Senator Brownback: Negotiations over legislation to help ease the credit crunch are still on-going so I won’t speculate on what the final package may look like. I will say that the stakes are always high when electing a new president. Each voter must be informed about the issues and truly understand the power of his or her vote. Our nation is facing financial hard times, and John McCain has proven over the years that he has the leadership experience to lead America through such difficult times. 

familyfoundationblog.com: Why do you think states such as Virginia, which normally are safe “red” states, are up for grabs this campaign?

Senator Brownback: I think we do ourselves a disservice when we think that any states are ‘safe.’ Each election cycle, both parties need to actively demonstrate to the voters what they stand for and how they will help the county. I hope Virginians take a good look at the two candidates and recognize that John McCain really would best represent them, both in social policy and fiscal policy.    

familyfoundationblog.com: You are recognized as a prominent national leader in the pro-life movement. When you ended your own presidential campaign earlier this year, you soon endorsed John McCain. What is it about Senator McCain that makes you think he is the best man to be our 44th president?

Senator Brownback: John McCain has proven time and again that he is a great leader who always puts country first. He is a brave war hero, who even as a young man demonstrated a very strong sense of patriotism. And during his tenure in the United States Senate, John McCain has shown that he is a man willing to reach across the aisle and work with is colleagues on the other side. I’ve seen first hand John McCain’s willingness to lead and stand up for what he thinks is right. All of these are very important qualities for the next president.     

familyfoundationblog.com: You are national co-chairman of Catholics For McCain.
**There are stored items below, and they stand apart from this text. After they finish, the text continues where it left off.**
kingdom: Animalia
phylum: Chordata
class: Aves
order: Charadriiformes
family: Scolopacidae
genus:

At one time, Senator McCain and some pro-life Christian leaders in Virginia didn’t see eye-to-eye. Are pro-life Christians comfortable with Senator McCain now? Why should Catholics and other pro-traditional values voters vote for Senator McCain?

Senator Brownback: Pro-life voters should vote for John McCain because John McCain is pro-life. Unlike some who talk about promoting a culture of life, Senator McCain has the record to prove it. He has voted to confirm strong conservative judicial nominees like Justices Roberts and Alito.